# Elgin clean up



## Local 13 (Nov 14, 2015)

This has been in my shed for years. 
I think it's late 30s, but I'm not sure. The Elgin part I'm sure of. 
Maybe someone can help me out on more specifics? 
I'm gonna try the WD4-0000 paint clean up on this one.
I'm also looking for a chain guard for this one if anyone can help?


----------



## Local 13 (Nov 14, 2015)




----------



## mike j (Nov 15, 2015)

Looks to be a 40-41 Murray built Elgin, by the bent seat post. Here's a photo with the correct chain guard , but there might be other options as well. Nice bike, I like these frames & the front fender over the fork is pretty unique too. Good luck with it.


----------



## Local 13 (Nov 15, 2015)

After hours of scrubbing and polishing, this is what I uncovered for the front. 

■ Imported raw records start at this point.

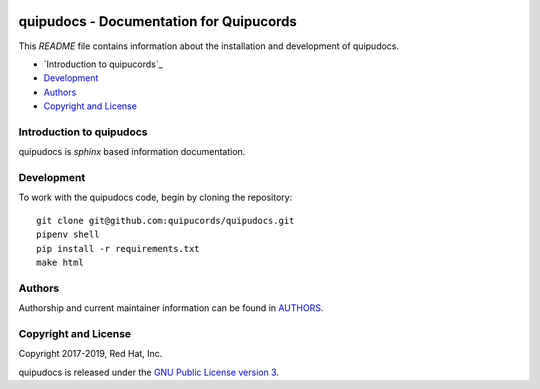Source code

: |license| |Updates| |Python 3|

quipudocs - Documentation for Quipucords
========================================

This *README* file contains information about the installation and development of quipudocs.

- `Introduction to quipucords`_
- `Development`_
- `Authors`_
- `Copyright and License`_


Introduction to quipudocs
--------------------------
quipudocs is *sphinx* based information documentation.


Development
-----------
To work with the quipudocs code, begin by cloning the repository::

    git clone git@github.com:quipucords/quipudocs.git
    pipenv shell
    pip install -r requirements.txt
    make html


Authors
-------
Authorship and current maintainer information can be found in `AUTHORS <AUTHORS.rst>`_.


Copyright and License
---------------------
Copyright 2017-2019, Red Hat, Inc.


quipudocs is released under the `GNU Public License version 3 <LICENSE>`_.

.. _readthedocs: https://quipudocs.readthedocs.io/en/latest/
.. |license| image:: https://img.shields.io/github/license/quipucords/quipudocs.svg
.. |Updates| image:: https://pyup.io/repos/github/quipucords/quipudocs/shield.svg
   :target: https://pyup.io/repos/github/quipucords/quipudocs/
.. |Python 3| image:: https://pyup.io/repos/github/quipucords/quipudocs/python-3-shield.svg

Thanks Mike for the information.


----------



## Robertriley (Nov 15, 2015)

It's going to be beautiful!


----------



## Local 13 (Nov 28, 2015)

*The maiden voyage.*

First ride. 
About 8 miles. 
No issues. 
Still a little cosmetic work to do.
Chain guard. Cleaner bell. Etc. 












I hope to ride this one on the 6th in Long Beach.


----------